In the middle of all that, fathers have a unique and vital role to play. And when father's fail or abandon their responsibilities, their are devastating consequences for a family and for society. They are the key to laughter at the dinner table. They hold out the call for their sons to hold the line, to grow into men of courage, and they provide instruction in the pursuit of wisdom. They set an aiming point and show their sons what to spend their lives running toward. Where a mother provides nurture and ensures that all these high-minded ideas touch the ground, the father pulls and helps their sons and daughters imagine the life God might have for them.

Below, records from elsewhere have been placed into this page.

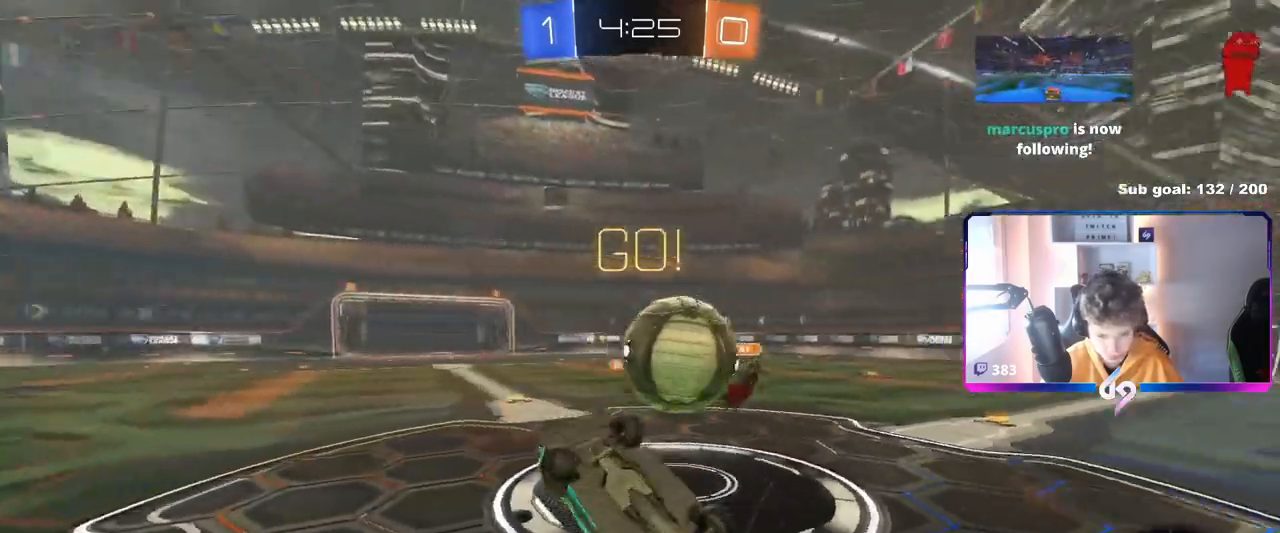
{"keys": [], "mouse": [], "mouse_move": "still", "events": [[16, "w", "down"], [217, "shift", "up"], [267, "a", "up"], [350, "w", "up"]]}
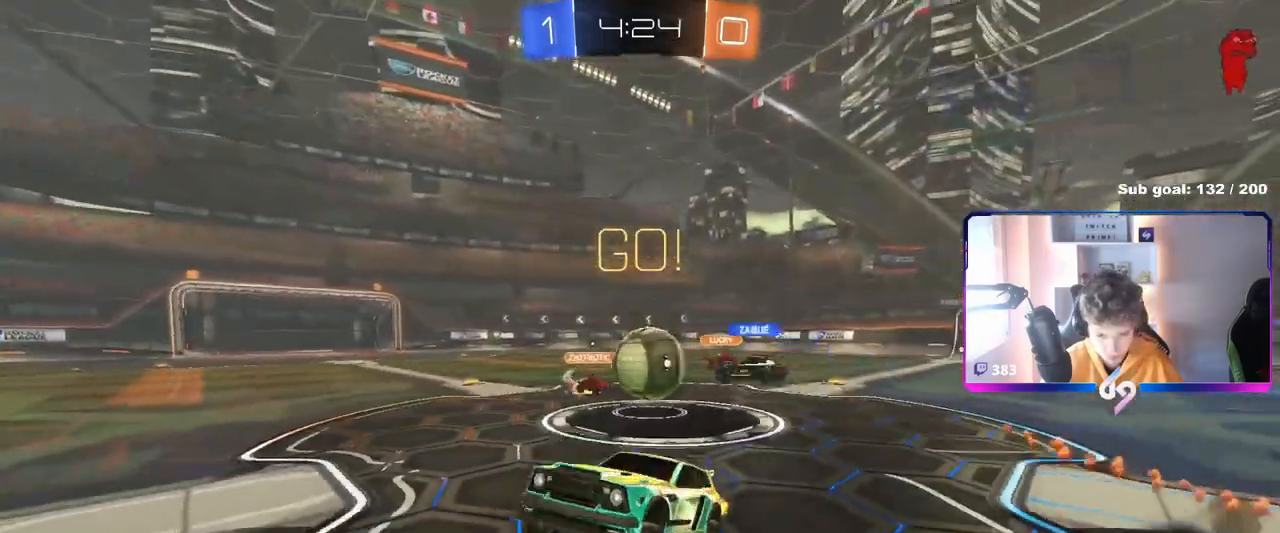
{"keys": ["a"], "mouse": [], "mouse_move": "still", "events": [[134, "w", "down"], [184, "a", "down"], [501, "w", "up"]]}
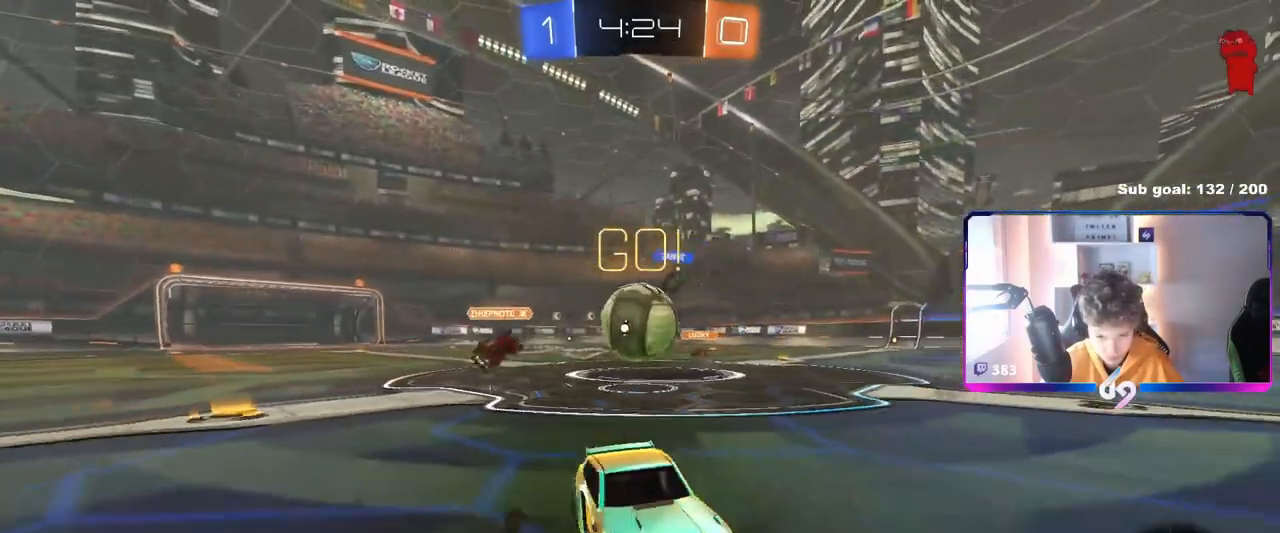
{"keys": ["s"], "mouse": [], "mouse_move": "still", "events": [[50, "a", "up"], [100, "d", "down"], [100, "s", "down"], [183, "a", "down"], [183, "d", "up"], [283, "a", "up"]]}
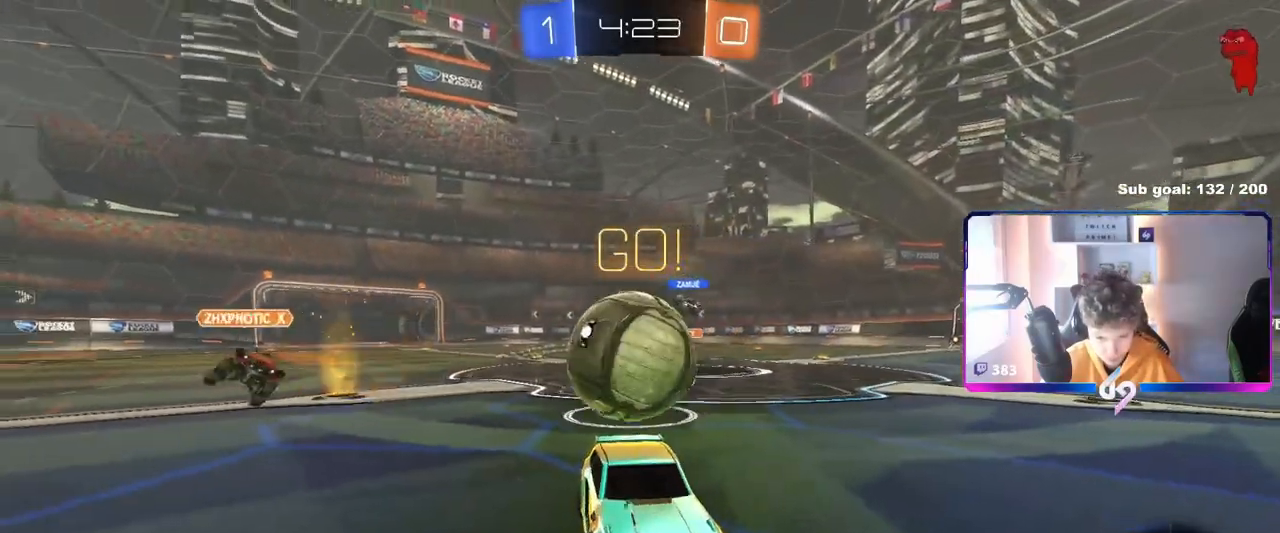
{"keys": ["d", "shift", "w"], "mouse": [], "mouse_move": "up", "events": [[17, "mouse_right", "down"], [117, "mouse_right", "up"], [167, "mouse_right", "down"], [351, "mouse_right", "up"], [401, "d", "down"], [401, "s", "up"], [434, "shift", "down"], [484, "w", "down"]]}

Fathering well in the midst of the ever-changing dynamics of parenting is a challenge by itself, but its made harder because too many of us haven't reckoned with the weight of responsibility that comes with being a dad. Too often dad either checks out of doing the relational work, on the ground which his office requires. We work all day, often driven by the projects and work God has given us to do outside the home - compelled by the vision, but we fail to bring our family along. We provide. We're around most evenings and present for the weekends. But there is little direction, less late night conversations on the back porch, and too often, not enough laughter. Your sons, and perhaps, especially your daughters need a thousand conversations about whatever comes up. They need questions. They need your laughter. They need your wisdom. And yes, they at times, will need your discipline - telling them that this was foolish, sinful or just unfruitful. They need you to be interested in what their interested in. I grew up in Texas. Boys who grow up in Texas love football. My son loved soccer and now loves volleyball. It was actually really important that I learned and suddenly became really interested in soccer. Volleyball is harder, but I'll watch his videos of some incredible national player from Japan. Don't check out. Don't just stand back and set broad parameters for your children's formation. Guide them, laugh with them, learn them and learn to delight in the ways God has made them.
Fathers, God has made you the natural and central character in the glory that your children are growing up into. Delight in this responsibility. It is central to what God has made you for. Do it with all your might, and do it laughing loudest.